MLServer Settings

MLServer can be configured through a settings.json file on the root folder from where MLServer is started. Note that these are server-wide settings (e.g. gRPC or HTTP port) which are separate from the invidual model settings. Alternatively, this configuration can also be passed through environment variables prefixed with MLSERVER_ (e.g. MLSERVER_GRPC_PORT).

Settings

pydantic settings mlserver.settings.Settings
Config
  • env_file: str = .env

  • env_prefix: str = MLSERVER_

Fields
field cors_settings: Optional[mlserver.settings.CORSSettings] = None
field debug: bool = True
field extensions: List[str] = []

Server extensions loaded.

field grpc_max_message_length: Optional[int] = None

Maximum length (i.e. size) of gRPC payloads.

field grpc_port: int = 8081

Port where to listen for gRPC connections.

field host: str = '0.0.0.0'

Host where to listen for connections.

field http_port: int = 8080

Port where to listen for HTTP / REST connections.

field kafka_enabled: bool = False
field kafka_servers: str = 'localhost:9092'
field kafka_topic_input: str = 'mlserver-input'
field kafka_topic_output: str = 'mlserver-output'
field load_models_at_startup: bool = True

Flag to load all available models automatically at startup.
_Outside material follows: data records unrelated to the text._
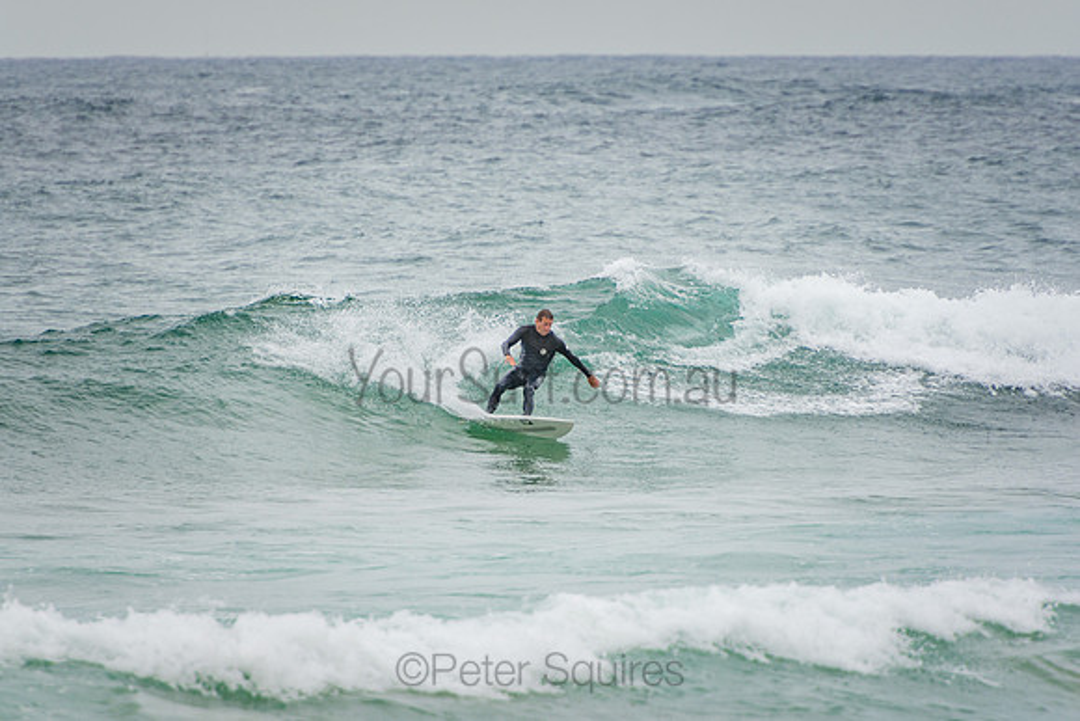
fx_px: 17710
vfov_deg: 2.3
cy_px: 360
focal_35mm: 590
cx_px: 540
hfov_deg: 3.5
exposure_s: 1/1600
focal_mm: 390
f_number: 5.6
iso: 320
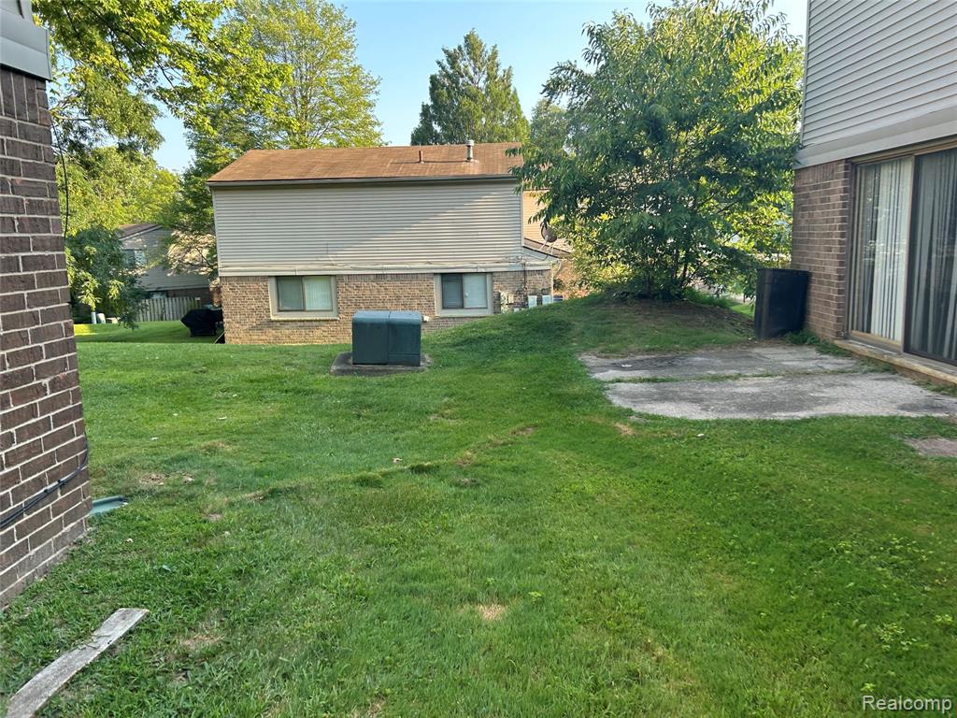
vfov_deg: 53.1
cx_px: 478
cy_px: 359
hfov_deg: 67.3
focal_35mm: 26
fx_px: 719
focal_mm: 5.7
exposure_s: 1/289
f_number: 1.5
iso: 40
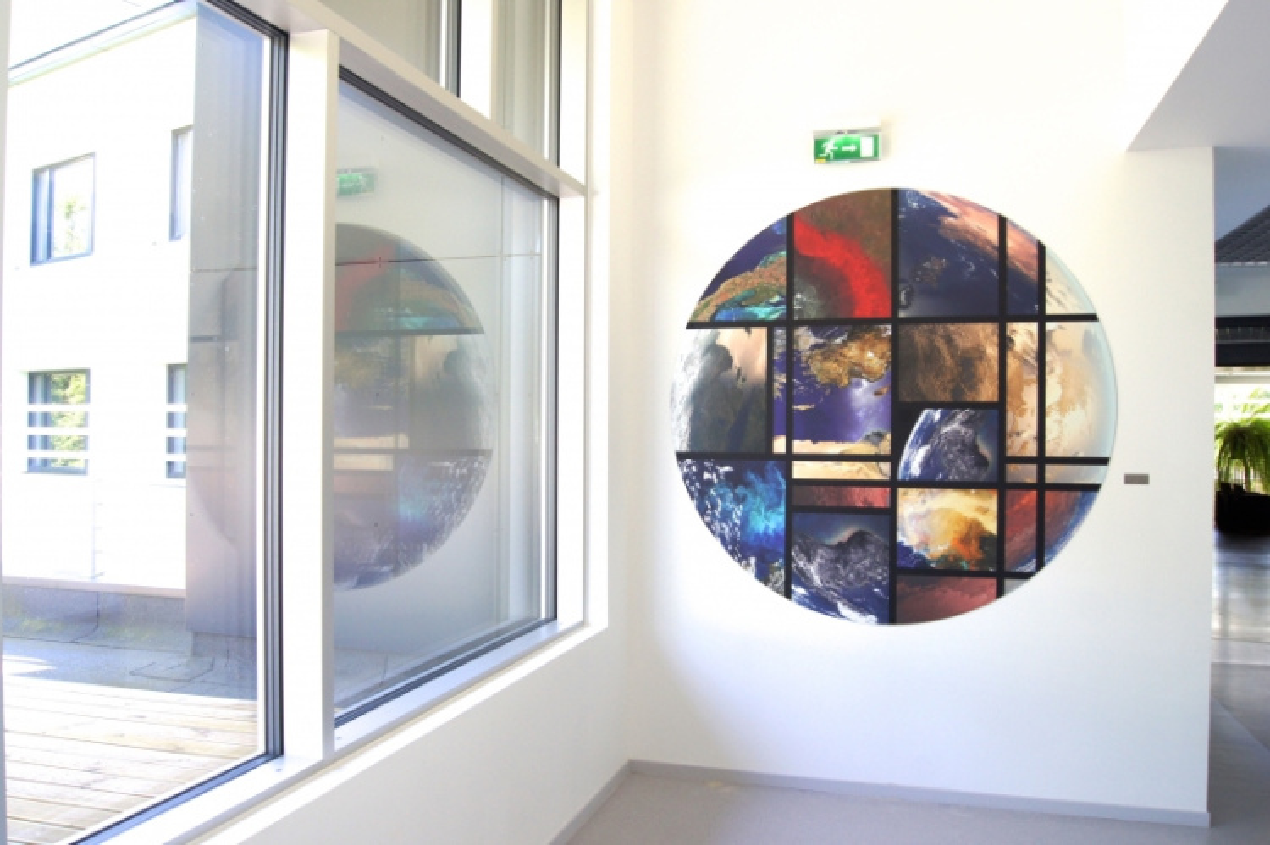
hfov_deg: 67.4
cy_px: 422
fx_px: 952
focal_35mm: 27
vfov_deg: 47.9
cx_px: 635
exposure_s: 1/50
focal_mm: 18
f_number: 5.6
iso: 200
field logging_settings: Optional[str] = None

Path to logging config file.

field metrics_endpoint: Optional[str] = '/metrics'

Endpoint used to expose Prometheus metrics. Alternatively, can be set to None to disable it.

field metrics_port: int = 8082

Port used to expose metrics endpoint.

field model_repository_root: str = '.'

Root of the model repository, where we will search for models.

field parallel_workers: int = 1

When parallel inference is enabled, number of workers to run inference across.

field root_path: str = ''

Set the ASGI root_path for applications submounted below a given URL path.

field server_name: str = 'mlserver'

Name of the server.

field server_version: str = 'v1.2.0.dev3'

Version of the server.